## Problem description
Repeat the data exactly. Pictures stay out.

## Dataset records
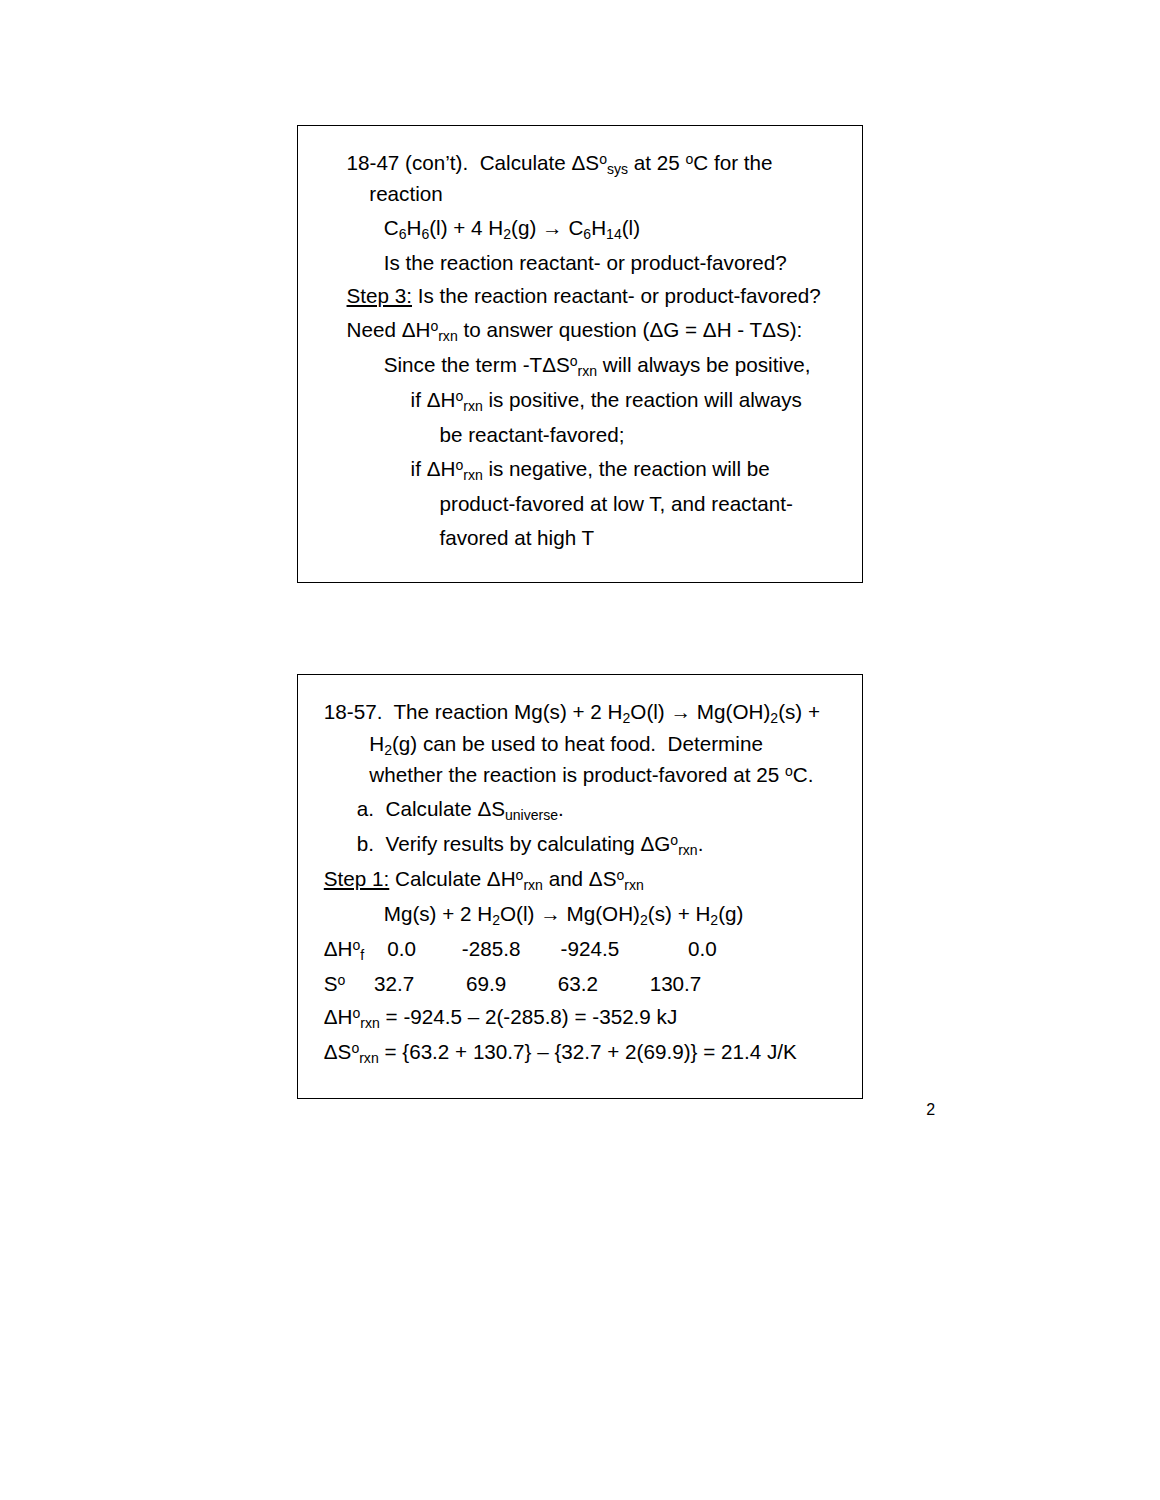18-47 (con’t). Calculate ΔSosys at 25 oC for the reaction
C6H6(l) + 4 H2(g) → C6H14(l)
Is the reaction reactant- or product-favored?
Step 3: Is the reaction reactant- or product-favored?
Need ΔHorxn to answer question (ΔG = ΔH - TΔS):
Since the term -TΔSorxn will always be positive,
if ΔHorxn is positive, the reaction will always
be reactant-favored;
if ΔHorxn is negative, the reaction will be
product-favored at low T, and reactant-
favored at high T
18-57. The reaction Mg(s) + 2 H2O(l) → Mg(OH)2(s) + H2(g) can be used to heat food. Determine whether the reaction is product-favored at 25 oC.
a. Calculate ΔSuniverse.
b. Verify results by calculating ΔGorxn.
Step 1: Calculate ΔHorxn and ΔSorxn
Mg(s) + 2 H2O(l) → Mg(OH)2(s) + H2(g)
ΔHof 0.0 -285.8 -924.5 0.0
So 32.7 69.9 63.2 130.7
ΔHorxn = -924.5 – 2(-285.8) = -352.9 kJ
ΔSorxn = {63.2 + 130.7} – {32.7 + 2(69.9)} = 21.4 J/K
2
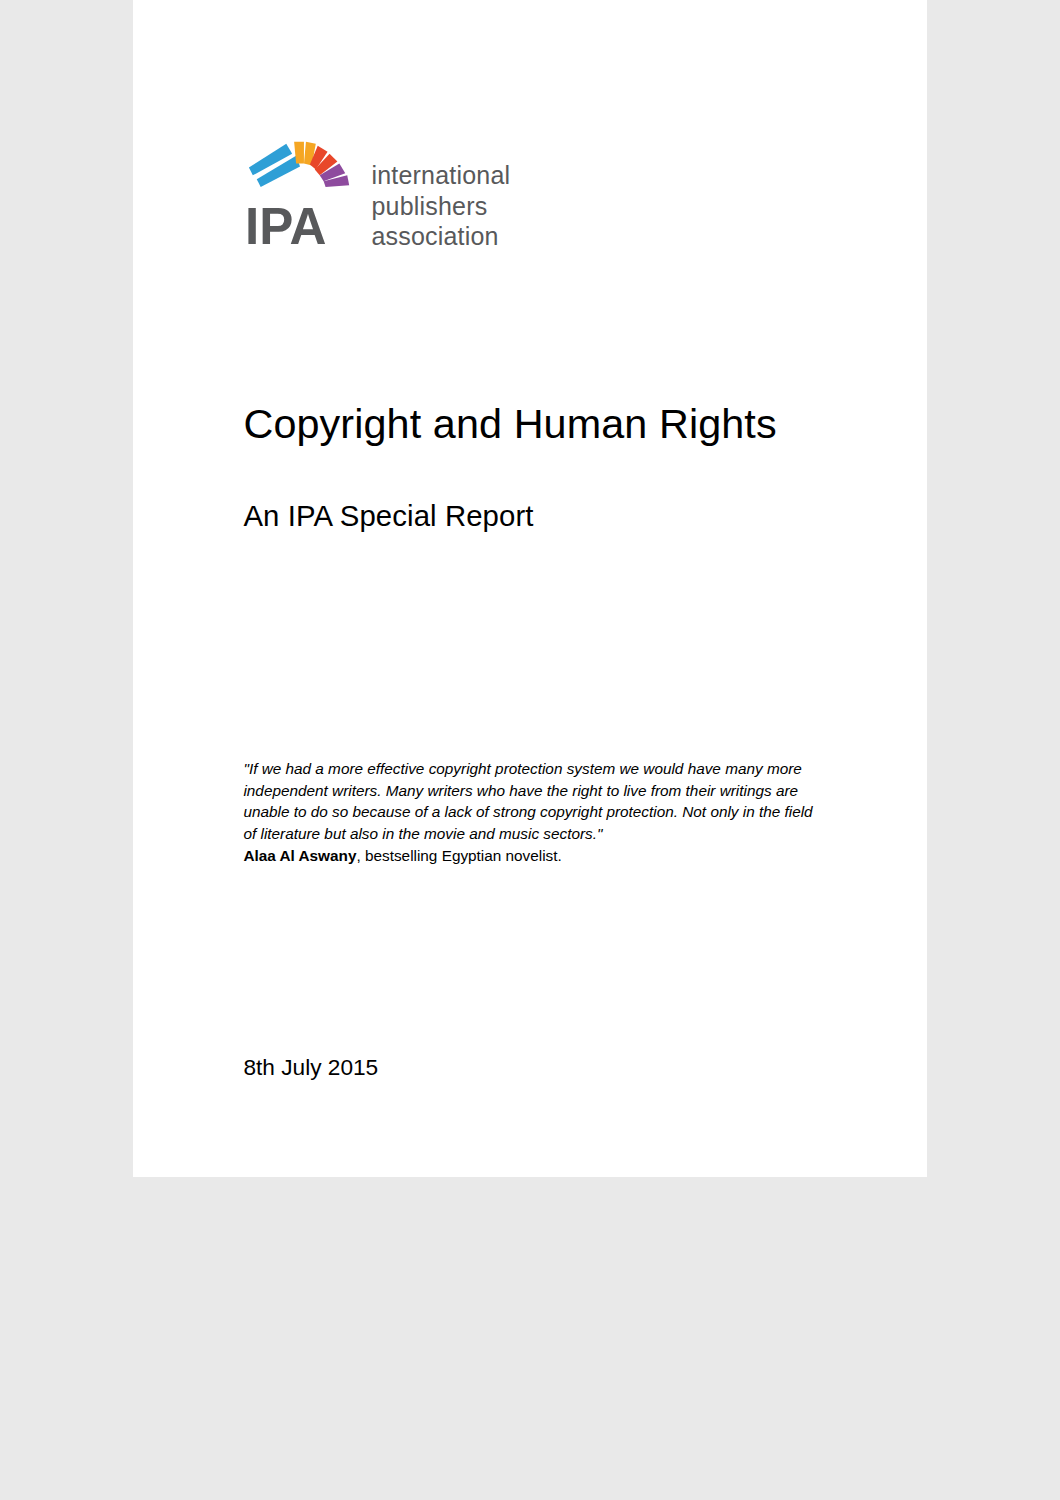IPA logo IPA
international
publishers
association
Copyright and Human Rights
An IPA Special Report
"If we had a more effective copyright protection system we would have many more independent writers. Many writers who have the right to live from their writings are unable to do so because of a lack of strong copyright protection. Not only in the field of literature but also in the movie and music sectors."
Alaa Al Aswany, bestselling Egyptian novelist.
8th July 2015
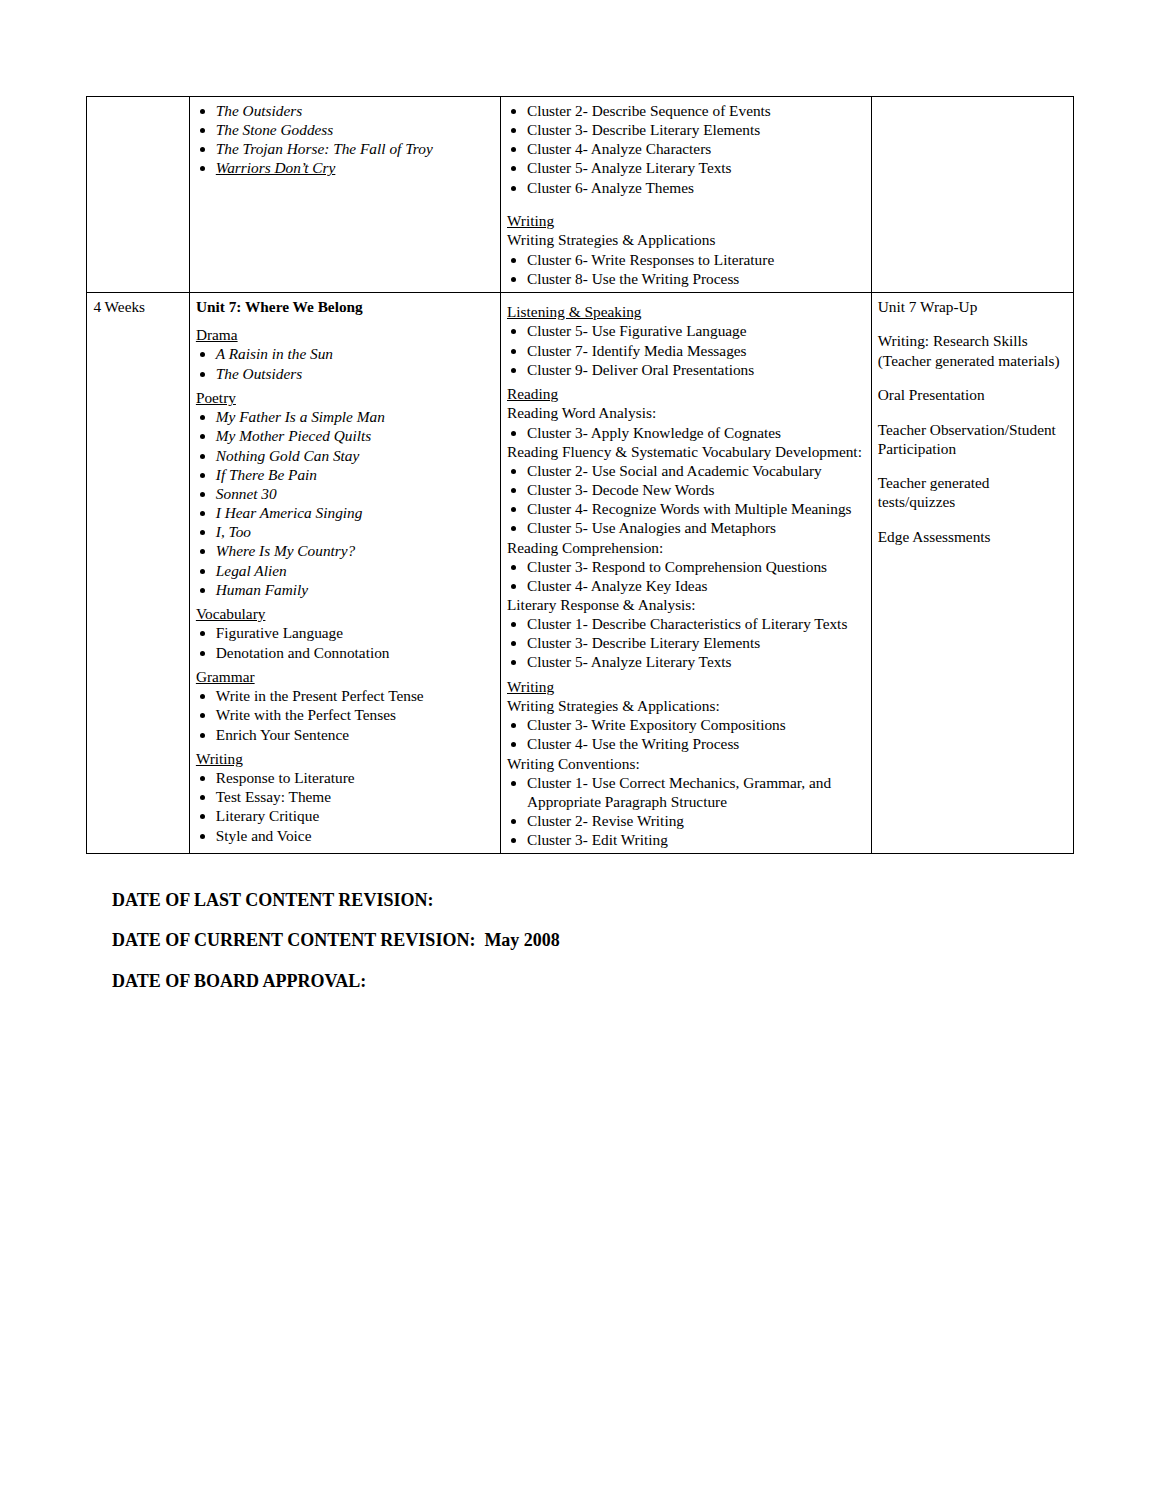| | The Outsiders The Stone Goddess The Trojan Horse: The Fall of Troy Warriors Don’t Cry | Cluster 2- Describe Sequence of Events Cluster 3- Describe Literary Elements Cluster 4- Analyze Characters Cluster 5- Analyze Literary Texts Cluster 6- Analyze Themes Writing Writing Strategies & Applications Cluster 6- Write Responses to Literature Cluster 8- Use the Writing Process | |
| 4 Weeks | Unit 7: Where We Belong Drama A Raisin in the Sun The Outsiders Poetry My Father Is a Simple Man My Mother Pieced Quilts Nothing Gold Can Stay If There Be Pain Sonnet 30 I Hear America Singing I, Too Where Is My Country? Legal Alien Human Family Vocabulary Figurative Language Denotation and Connotation Grammar Write in the Present Perfect Tense Write with the Perfect Tenses Enrich Your Sentence Writing Response to Literature Test Essay: Theme Literary Critique Style and Voice | Listening & Speaking Cluster 5- Use Figurative Language Cluster 7- Identify Media Messages Cluster 9- Deliver Oral Presentations Reading Reading Word Analysis: Cluster 3- Apply Knowledge of Cognates Reading Fluency & Systematic Vocabulary Development: Cluster 2- Use Social and Academic Vocabulary Cluster 3- Decode New Words Cluster 4- Recognize Words with Multiple Meanings Cluster 5- Use Analogies and Metaphors Reading Comprehension: Cluster 3- Respond to Comprehension Questions Cluster 4- Analyze Key Ideas Literary Response & Analysis: Cluster 1- Describe Characteristics of Literary Texts Cluster 3- Describe Literary Elements Cluster 5- Analyze Literary Texts Writing Writing Strategies & Applications: Cluster 3- Write Expository Compositions Cluster 4- Use the Writing Process Writing Conventions: Cluster 1- Use Correct Mechanics, Grammar, and Appropriate Paragraph Structure Cluster 2- Revise Writing Cluster 3- Edit Writing | Unit 7 Wrap-Up Writing: Research Skills (Teacher generated materials) Oral Presentation Teacher Observation/Student Participation Teacher generated tests/quizzes Edge Assessments |
DATE OF LAST CONTENT REVISION:
DATE OF CURRENT CONTENT REVISION: May 2008
DATE OF BOARD APPROVAL:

## Output below
18-47 (con’t). Calculate ΔSosys at 25 oC for the reaction
C6H6(l) + 4 H2(g) → C6H14(l)
Is the reaction reactant- or product-favored?
Step 3: Is the reaction reactant- or product-favored?
Need ΔHorxn to answer question (ΔG = ΔH - TΔS):
Since the term -TΔSorxn will always be positive,
if ΔHorxn is positive, the reaction will always
be reactant-favored;
if ΔHorxn is negative, the reaction will be
product-favored at low T, and reactant-
favored at high T
18-57. The reaction Mg(s) + 2 H2O(l) → Mg(OH)2(s) + H2(g) can be used to heat food. Determine whether the reaction is product-favored at 25 oC.
a. Calculate ΔSuniverse.
b. Verify results by calculating ΔGorxn.
Step 1: Calculate ΔHorxn and ΔSorxn
Mg(s) + 2 H2O(l) → Mg(OH)2(s) + H2(g)
ΔHof 0.0 -285.8 -924.5 0.0
So 32.7 69.9 63.2 130.7
ΔHorxn = -924.5 – 2(-285.8) = -352.9 kJ
ΔSorxn = {63.2 + 130.7} – {32.7 + 2(69.9)} = 21.4 J/K
2
IPA logo IPA
international
publishers
association
Copyright and Human Rights
An IPA Special Report
"If we had a more effective copyright protection system we would have many more independent writers. Many writers who have the right to live from their writings are unable to do so because of a lack of strong copyright protection. Not only in the field of literature but also in the movie and music sectors."
Alaa Al Aswany, bestselling Egyptian novelist.
8th July 2015
| | The Outsiders The Stone Goddess The Trojan Horse: The Fall of Troy Warriors Don’t Cry | Cluster 2- Describe Sequence of Events Cluster 3- Describe Literary Elements Cluster 4- Analyze Characters Cluster 5- Analyze Literary Texts Cluster 6- Analyze Themes Writing Writing Strategies & Applications Cluster 6- Write Responses to Literature Cluster 8- Use the Writing Process | |
| 4 Weeks | Unit 7: Where We Belong Drama A Raisin in the Sun The Outsiders Poetry My Father Is a Simple Man My Mother Pieced Quilts Nothing Gold Can Stay If There Be Pain Sonnet 30 I Hear America Singing I, Too Where Is My Country? Legal Alien Human Family Vocabulary Figurative Language Denotation and Connotation Grammar Write in the Present Perfect Tense Write with the Perfect Tenses Enrich Your Sentence Writing Response to Literature Test Essay: Theme Literary Critique Style and Voice | Listening & Speaking Cluster 5- Use Figurative Language Cluster 7- Identify Media Messages Cluster 9- Deliver Oral Presentations Reading Reading Word Analysis: Cluster 3- Apply Knowledge of Cognates Reading Fluency & Systematic Vocabulary Development: Cluster 2- Use Social and Academic Vocabulary Cluster 3- Decode New Words Cluster 4- Recognize Words with Multiple Meanings Cluster 5- Use Analogies and Metaphors Reading Comprehension: Cluster 3- Respond to Comprehension Questions Cluster 4- Analyze Key Ideas Literary Response & Analysis: Cluster 1- Describe Characteristics of Literary Texts Cluster 3- Describe Literary Elements Cluster 5- Analyze Literary Texts Writing Writing Strategies & Applications: Cluster 3- Write Expository Compositions Cluster 4- Use the Writing Process Writing Conventions: Cluster 1- Use Correct Mechanics, Grammar, and Appropriate Paragraph Structure Cluster 2- Revise Writing Cluster 3- Edit Writing | Unit 7 Wrap-Up Writing: Research Skills (Teacher generated materials) Oral Presentation Teacher Observation/Student Participation Teacher generated tests/quizzes Edge Assessments |
DATE OF LAST CONTENT REVISION:
DATE OF CURRENT CONTENT REVISION: May 2008
DATE OF BOARD APPROVAL:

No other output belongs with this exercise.